Governor of Jinhua
- In office 2008-2012

Personal details
- Born: November 1959 (age 66) Yiwu, Zhejiang, China
- Party: Chinese Communist Party (1990-2012)

= Zhu Fulin =

Chinese politician sentenced to life in prison for bribery

Zhu Fulin (朱福林; born November 1959), from Yiwu, Zhejiang, is a former Chinese politician convicted of corruption and sentenced to life in prison. Zhu once served as deputy mayor of Jinhua City, Zhejiang.

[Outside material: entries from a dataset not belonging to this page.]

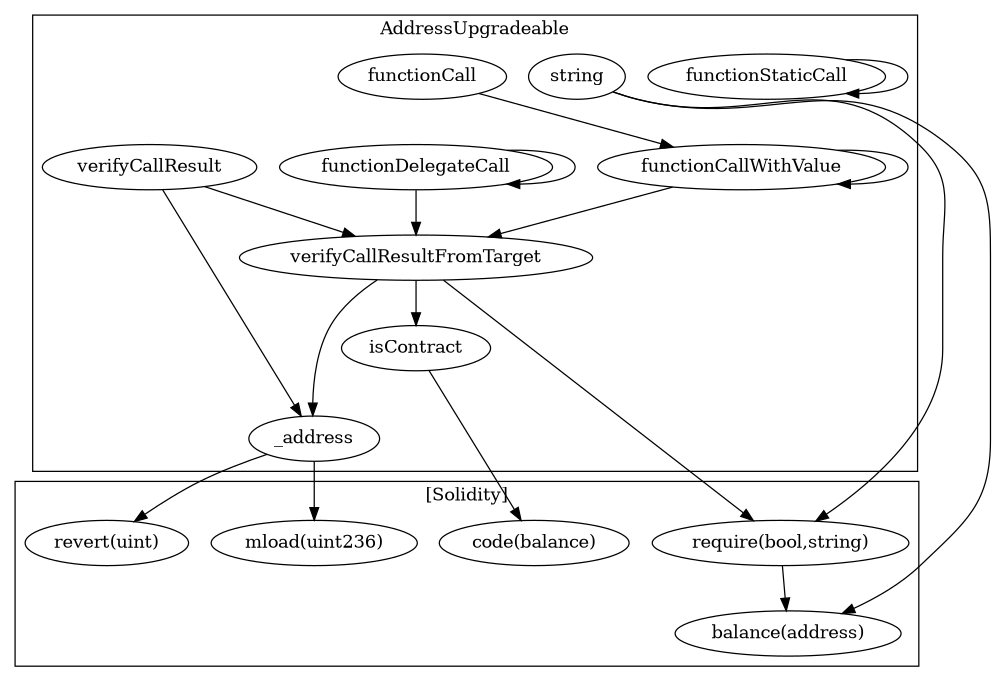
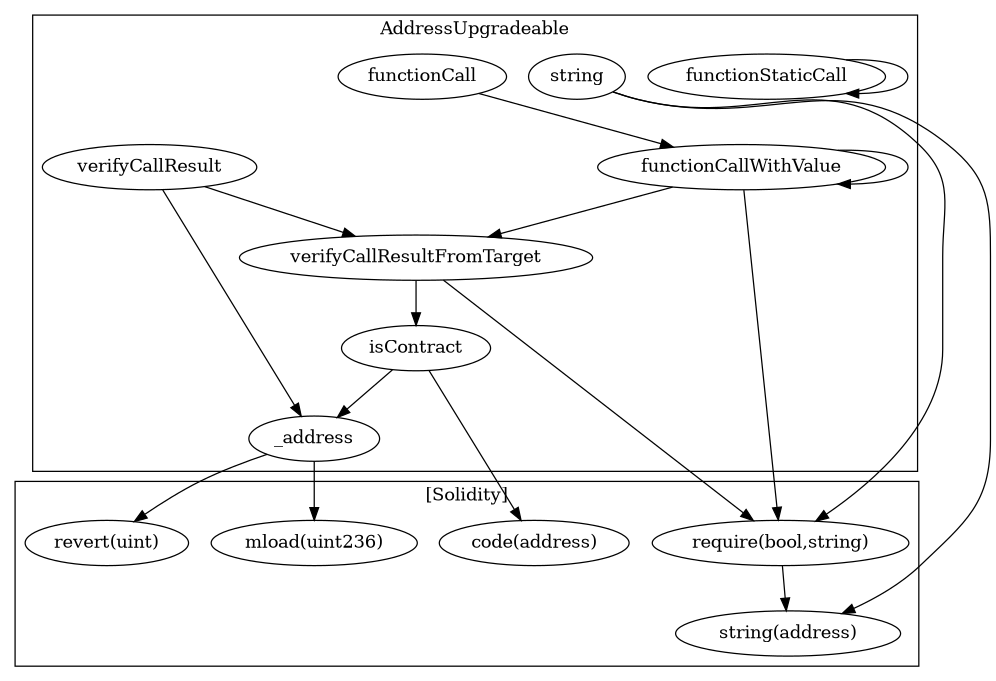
  strict digraph {
    n1 [label=functionStaticCall]
    n2 [label=verifyCallResultFromTarget]
-   n3 [label=functionDelegateCall]
    n4 [label=string]
    n5 [label=_address]
    n6 [label=verifyCallResult]
    n7 [label=functionCall]
    n8 [label=functionCallWithValue]
    n9 [label=isContract]
    "require(bool,string)"
-   "balance(address)"
+   "balance(address)" [label="string(address)"]
    n12 [label="revert(uint)"]
    n13 [label="mload(uint236)"]
-   "code(address)" [label="code(balance)"]
+   "code(address)"
    subgraph cluster_1 {
      label=AddressUpgradeable
      n1
      n2
-     n3
      n4
      n5
      n6
      n7
      n8
      n9
    }
    subgraph cluster_2 {
      label="[Solidity]"
      "require(bool,string)"
      "balance(address)"
      n12
      n13
      "code(address)"
    }
    n1 -> n1
-   n2 -> n5
+   n9 -> n5
    n2 -> n9
    n2 -> "require(bool,string)"
-   n3 -> n2
-   n3 -> n3
    n4 -> "require(bool,string)"
    n4 -> "balance(address)"
    n5 -> n12
    n5 -> n13
    n6 -> n2
    n6 -> n5
    n7 -> n8
    n8 -> n2
    n8 -> n8
+   n8 -> "require(bool,string)"
    n9 -> "code(address)"
    "require(bool,string)" -> "balance(address)"
  }
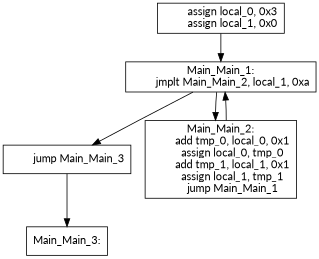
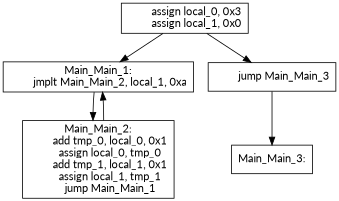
  digraph {
    fontname=Lato
    rankdir=TD
    node [fontname=Lato shape=rectangle]
    edge [fontname=Lato]
    n1 [label="	assign local_0, 0x3\n	assign local_1, 0x0\n"]
    n2 [label="Main_Main_1:\n	jmplt Main_Main_2, local_1, 0xa\n"]
    n3 [label="	jump Main_Main_3\n"]
    n4 [label="Main_Main_2:\n	add tmp_0, local_0, 0x1\n	assign local_0, tmp_0\n	add tmp_1, local_1, 0x1\n	assign local_1, tmp_1\n	jump Main_Main_1\n"]
    n5 [label="Main_Main_3:\n"]
    n1 -> n2
-   n2 -> n3
+   n1 -> n3
    n2 -> n4
    n3 -> n5
    n4 -> n2
  }
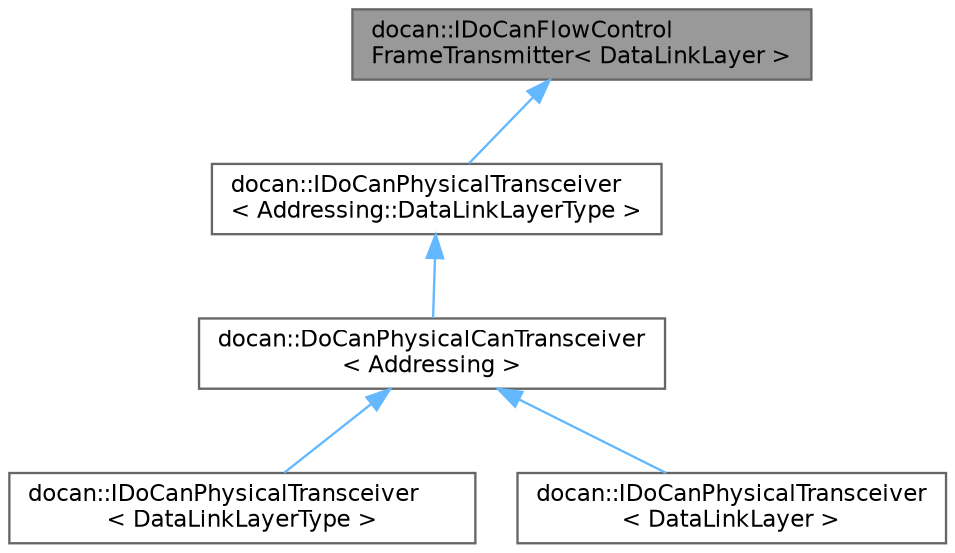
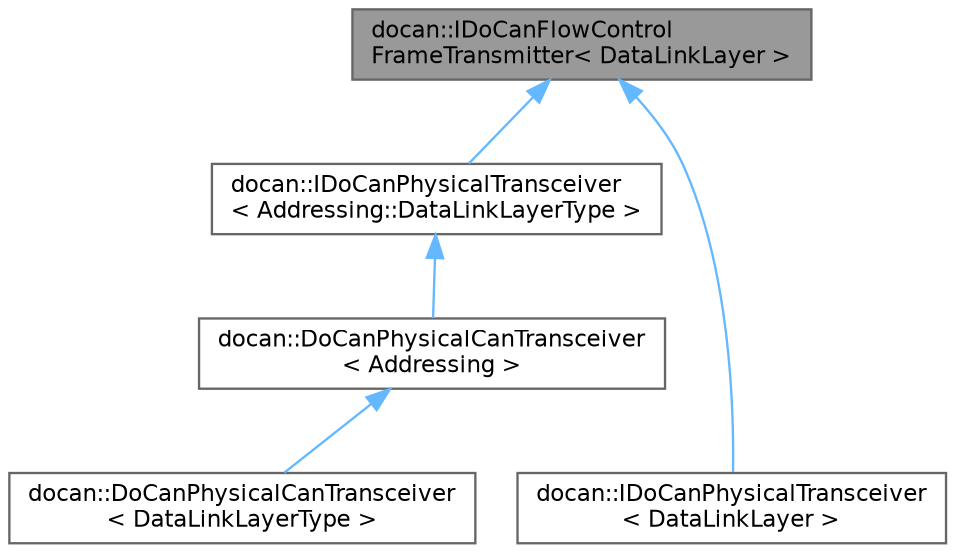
  digraph {
    rankdir=TB
    node [color=gray40 fillcolor=white fontname=Helvetica fontsize=10 shape=box style=filled]
    edge [color=steelblue1 dir=back fontname=Helvetica fontsize=10 labelfontname=Helvetica labelfontsize=10 style=solid]
    n1 [fillcolor=grey60 fontcolor=black height=0.2 label="docan::IDoCanFlowControl\lFrameTransmitter\< DataLinkLayer \>" width=0.4]
    n2 [height=0.2 label="docan::IDoCanPhysicalTransceiver\l\< Addressing::DataLinkLayerType \>" width=0.4]
    n3 [height=0.2 label="docan::IDoCanPhysicalTransceiver\l\< DataLinkLayer \>" width=0.4]
    n4 [height=0.2 label="docan::DoCanPhysicalCanTransceiver\l\< Addressing \>" width=0.4]
-   n5 [height=0.2 label="docan::IDoCanPhysicalTransceiver\l\< DataLinkLayerType \>" width=0.4]
+   n5 [height=0.2 label="docan::DoCanPhysicalCanTransceiver\l\< DataLinkLayerType \>" width=0.4]
    n1 -> n2
-   n4 -> n3
+   n1 -> n3
    n2 -> n4
    n4 -> n5
  }
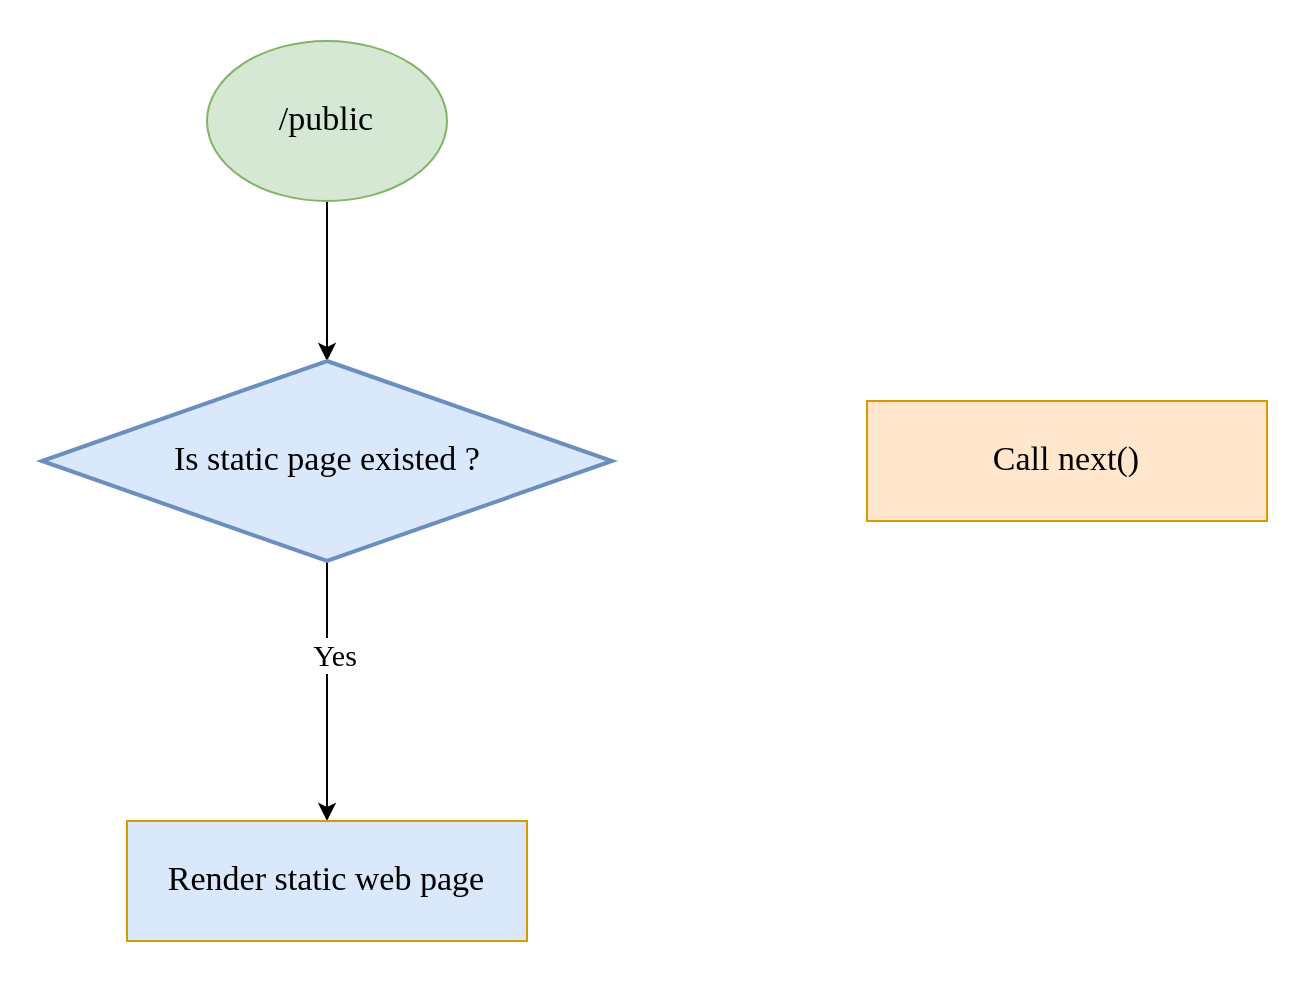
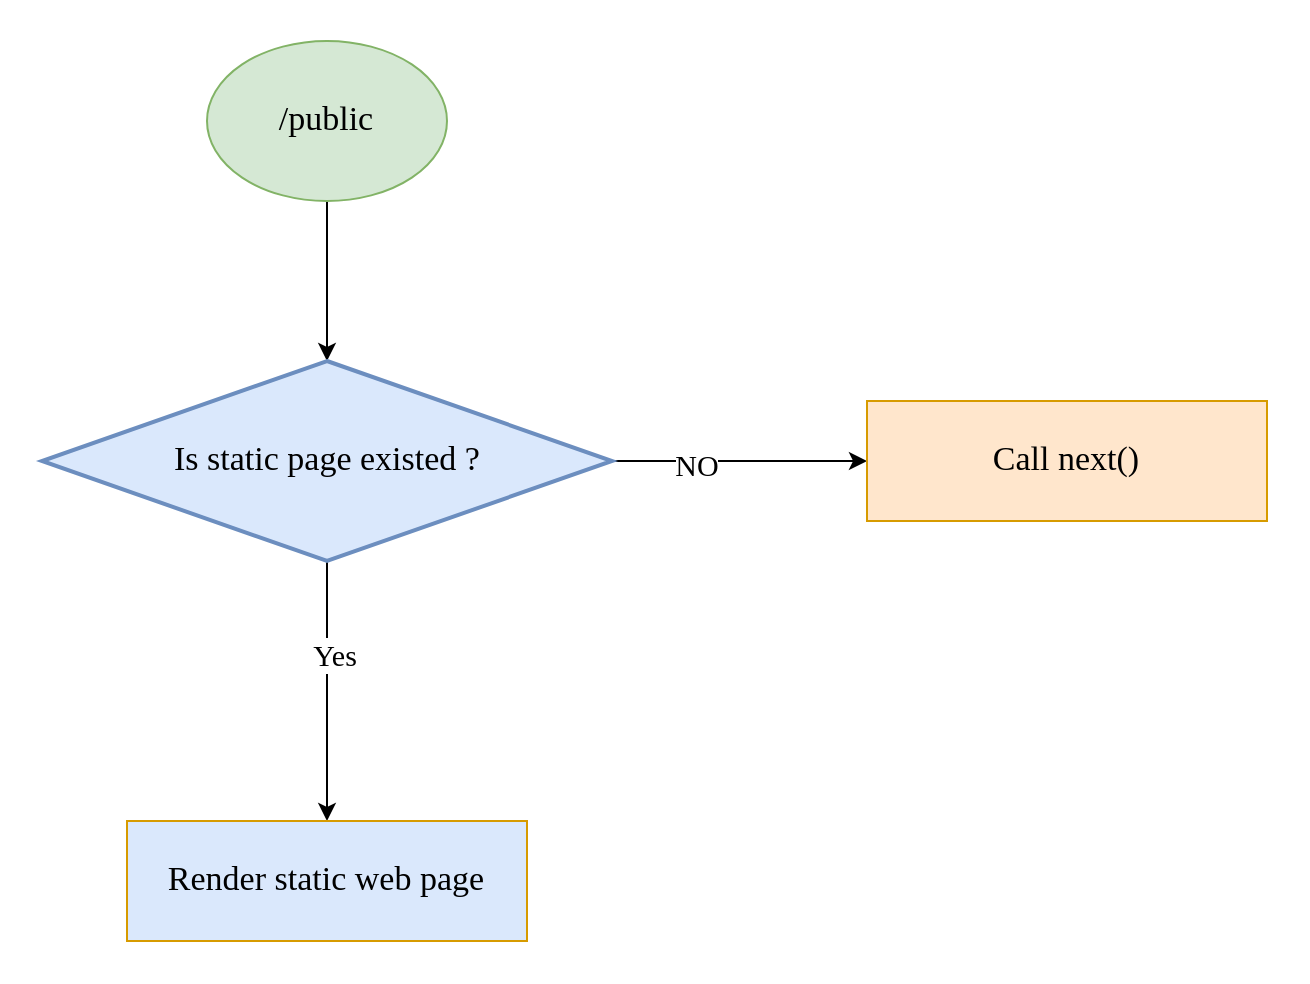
  <mxCell id="0" />
  <mxCell id="1" parent="0" />
  <mxCell id="2" value="" style="edgeStyle=orthogonalEdgeStyle;rounded=0;orthogonalLoop=1;jettySize=auto;html=1;" edge="1" parent="1" source="3"><mxGeometry relative="1" as="geometry"><mxPoint x="163" y="180" as="targetPoint" /></mxGeometry></mxCell>
  <mxCell id="3" value="&lt;font style=&quot;font-size: 17px&quot; face=&quot;Comic Sans MS&quot;&gt;/public&lt;/font&gt;" style="ellipse;whiteSpace=wrap;html=1;fillColor=#d5e8d4;strokeColor=#82b366;" vertex="1" parent="1"><mxGeometry x="103" y="20" width="120" height="80" as="geometry" /></mxCell>
+ <mxCell id="4" value="" style="edgeStyle=orthogonalEdgeStyle;rounded=0;orthogonalLoop=1;jettySize=auto;html=1;entryX=0;entryY=0.5;entryDx=0;entryDy=0;" edge="1" parent="1" source="8" target="9"><mxGeometry relative="1" as="geometry"><mxPoint x="385.5" y="230" as="targetPoint" /></mxGeometry></mxCell>
+ <mxCell id="5" value="&lt;font style=&quot;font-size: 15px&quot; face=&quot;Comic Sans MS&quot;&gt;NO&lt;/font&gt;" style="text;html=1;resizable=0;points=[];align=center;verticalAlign=middle;labelBackgroundColor=#ffffff;" vertex="1" connectable="0" parent="4"><mxGeometry x="-0.349" y="-1" relative="1" as="geometry"><mxPoint as="offset" /></mxGeometry></mxCell>
  <mxCell id="6" value="" style="edgeStyle=orthogonalEdgeStyle;rounded=0;orthogonalLoop=1;jettySize=auto;html=1;" edge="1" parent="1" source="8"><mxGeometry relative="1" as="geometry"><mxPoint x="163" y="410" as="targetPoint" /></mxGeometry></mxCell>
  <mxCell id="7" value="&lt;font style=&quot;font-size: 15px&quot; face=&quot;Comic Sans MS&quot;&gt;Yes&lt;/font&gt;" style="text;html=1;resizable=0;points=[];align=center;verticalAlign=middle;labelBackgroundColor=#ffffff;" vertex="1" connectable="0" parent="6"><mxGeometry x="-0.292" y="3" relative="1" as="geometry"><mxPoint as="offset" /></mxGeometry></mxCell>
  <mxCell id="8" value="&lt;font style=&quot;font-size: 17px&quot; face=&quot;Comic Sans MS&quot;&gt;Is static page existed ?&lt;/font&gt;" style="strokeWidth=2;html=1;shape=mxgraph.flowchart.decision;whiteSpace=wrap;fillColor=#dae8fc;strokeColor=#6c8ebf;" vertex="1" parent="1"><mxGeometry x="20.5" y="180" width="285" height="100" as="geometry" /></mxCell>
  <mxCell id="9" value="&lt;font style=&quot;font-size: 17px&quot; face=&quot;Comic Sans MS&quot;&gt;Call next()&lt;/font&gt;" style="rounded=0;whiteSpace=wrap;html=1;fillColor=#ffe6cc;strokeColor=#d79b00;" vertex="1" parent="1"><mxGeometry x="433" y="200" width="200" height="60" as="geometry" /></mxCell>
  <mxCell id="10" value="&lt;font style=&quot;font-size: 17px&quot; face=&quot;Comic Sans MS&quot;&gt;Render static web page&lt;/font&gt;" style="rounded=0;whiteSpace=wrap;html=1;fillColor=#dae8fc;strokeColor=#d79b00;" vertex="1" parent="1"><mxGeometry x="63" y="410" width="200" height="60" as="geometry" /></mxCell>
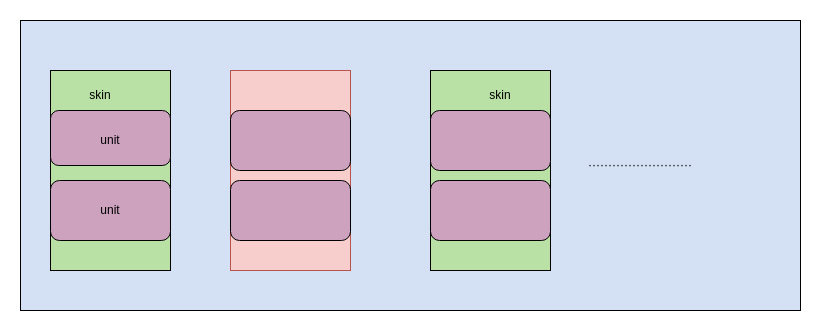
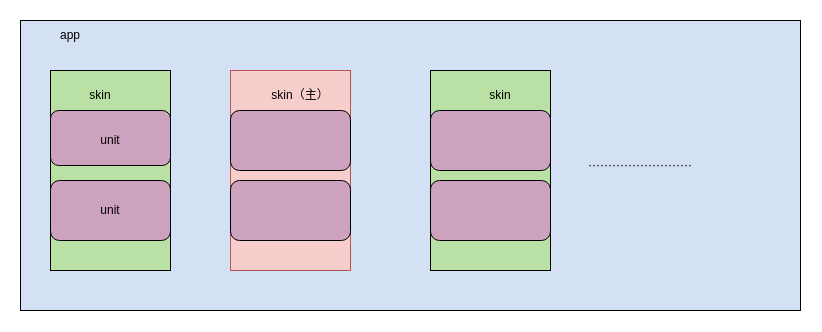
  <mxCell id="0" />
  <mxCell id="1" parent="0" />
  <mxCell id="2" value="" style="rounded=0;whiteSpace=wrap;html=1;fillColor=#D4E1F5;movable=1;resizable=1;rotatable=1;deletable=1;editable=1;connectable=1;" parent="1" vertex="1"><mxGeometry x="20" y="20" width="780" height="290" as="geometry" /></mxCell>
+ <mxCell id="3" value="app" style="text;html=1;strokeColor=none;fillColor=none;align=center;verticalAlign=middle;whiteSpace=wrap;rounded=0;" parent="1" vertex="1"><mxGeometry x="40" y="20" width="60" height="30" as="geometry" /></mxCell>
  <mxCell id="4" value="" style="rounded=0;whiteSpace=wrap;html=1;fillColor=#B9E0A5;" parent="1" vertex="1"><mxGeometry x="50" y="70" width="120" height="200" as="geometry" /></mxCell>
  <mxCell id="5" value="skin" style="text;html=1;strokeColor=none;fillColor=none;align=center;verticalAlign=middle;whiteSpace=wrap;rounded=0;" parent="1" vertex="1"><mxGeometry x="70" y="80" width="60" height="30" as="geometry" /></mxCell>
  <mxCell id="6" value="" style="rounded=0;whiteSpace=wrap;html=1;fillColor=#f8cecc;strokeColor=#b85450;" parent="1" vertex="1"><mxGeometry x="230" y="70" width="120" height="200" as="geometry" /></mxCell>
+ <mxCell id="7" value="skin（主）" style="text;html=1;strokeColor=none;fillColor=none;align=center;verticalAlign=middle;whiteSpace=wrap;rounded=0;" parent="1" vertex="1"><mxGeometry x="270" y="80" width="60" height="30" as="geometry" /></mxCell>
  <mxCell id="8" value="" style="rounded=1;whiteSpace=wrap;html=1;fillColor=#CDA2BE;" parent="1" vertex="1"><mxGeometry x="50" y="110" width="120" height="55" as="geometry" /></mxCell>
  <mxCell id="9" value="" style="rounded=1;whiteSpace=wrap;html=1;fillColor=#CDA2BE;" parent="1" vertex="1"><mxGeometry x="50" y="180" width="120" height="60" as="geometry" /></mxCell>
  <mxCell id="10" value="" style="rounded=1;whiteSpace=wrap;html=1;fillColor=#CDA2BE;" parent="1" vertex="1"><mxGeometry x="230" y="110" width="120" height="60" as="geometry" /></mxCell>
  <mxCell id="11" value="" style="rounded=1;whiteSpace=wrap;html=1;fillColor=#CDA2BE;" parent="1" vertex="1"><mxGeometry x="230" y="180" width="120" height="60" as="geometry" /></mxCell>
  <mxCell id="12" value="unit" style="text;html=1;strokeColor=none;fillColor=none;align=center;verticalAlign=middle;whiteSpace=wrap;rounded=0;" parent="1" vertex="1"><mxGeometry x="80" y="125" width="60" height="30" as="geometry" /></mxCell>
  <mxCell id="13" value="unit" style="text;html=1;strokeColor=none;fillColor=none;align=center;verticalAlign=middle;whiteSpace=wrap;rounded=0;" parent="1" vertex="1"><mxGeometry x="80" y="195" width="60" height="30" as="geometry" /></mxCell>
  <mxCell id="14" value="·······················" style="text;html=1;strokeColor=none;fillColor=none;align=center;verticalAlign=middle;whiteSpace=wrap;rounded=0;" parent="1" vertex="1"><mxGeometry y="155" width="60" height="30" as="geometry" x="450" /></mxCell>
  <mxCell id="15" value="" style="rounded=0;whiteSpace=wrap;html=1;fillColor=#B9E0A5;" parent="1" vertex="1"><mxGeometry x="430" y="70" width="120" height="200" as="geometry" /></mxCell>
  <mxCell id="16" value="skin" style="text;html=1;strokeColor=none;fillColor=none;align=center;verticalAlign=middle;whiteSpace=wrap;rounded=0;" parent="1" vertex="1"><mxGeometry x="470" y="80" width="60" height="30" as="geometry" /></mxCell>
  <mxCell id="17" value="" style="rounded=1;whiteSpace=wrap;html=1;fillColor=#CDA2BE;" parent="1" vertex="1"><mxGeometry x="430" y="110" width="120" height="60" as="geometry" /></mxCell>
  <mxCell id="18" value="" style="rounded=1;whiteSpace=wrap;html=1;fillColor=#CDA2BE;" parent="1" vertex="1"><mxGeometry x="430" y="180" width="120" height="60" as="geometry" /></mxCell>
  <mxCell id="19" value="··························" style="text;html=1;strokeColor=none;fillColor=none;align=center;verticalAlign=middle;whiteSpace=wrap;rounded=0;" parent="1" vertex="1"><mxGeometry x="610" y="150" width="60" height="30" as="geometry" /></mxCell>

In 2013, Zhu was sentenced to life imprisonment for bribery, accepting bribes worth 15 million yuan (US$2.45 million), and abusing his position to take cash in exchange for company environment report manipulation, real estate, and appointing officials. All of Zhu's personal property was confiscated, and Zhu was also deprived of political rights for life.

== Career ==
Zhu Fulin started working in December 1976 and joined the Chinese Communist Party in November 1990 with a master's degree. He used to be a soldier and cadre of the 026 Army of the PLA Infrastructure Engineering Corps; Cadre of Graduate Department of Hebei Normal University, lecturer and associate professor of the geography department.

Zhu Fulin's official career began in his hometown. As a professor of geography, Zhu Fulin found work in Jinhua Development Zone Management Committee as the deputy chief engineer of the development zone. After entering the official position, he served as deputy director of Jinhua Urban Construction Committee and deputy secretary and deputy director of the party group of Jinhua Land Management Planning Bureau (presiding); Director and Party Secretary of Jinhua Municipal Bureau of Land Management and Planning; Deputy Secretary and District Chief of Wucheng District Committee, Secretary of Lanxi Municipal Committee.

In 2008, Zhu Fulin became the vice mayor of Jinhua. During his four years as the deputy mayor of Jinhua, Zhu Fulin had been in charge of hot urban construction, planning, land, tourism and civil defense, and contacted the management committee of Shuanglong Scenic Area.

== Corruption ==
In August 2012, Zhu was detained by the Central Commission for Discipline Inspection and taken away by the Zhejiang Provincial Commission. Zhu was suspected of helping a real estate company take land illegally. Zhu's wife was also detained.

On August 15, 2013, Zhu's bribery case was heard by the Lishui Intermediate People's Court in Zhejiang. Procuratorial organs have found out through legal examination that from 2000 to 2012, Zhu Fulin took advantage of his position as director of Jinhua Land Management and Planning Bureau, secretary of Lanxi Municipal Party Committee, and deputy mayor of Jinhua City to seek benefits for others in matters such as land development, personnel arrangement, and enterprise environmental assessment.

Moreover, Zhu accepted 14.42 million yuan and 3000 euros of cash (totaling more than 15.8 million yuan), three gold bars, a Mazda car, and other gifts from 14 different people, including Xu Moumou (徐某某).

On December 20, 2013, the Lishui Intermediate People's Court sentenced Zhu Fulin to life in prison for bribery and taking advantage of his position. They also deprived his political rights for life and confiscated all his property.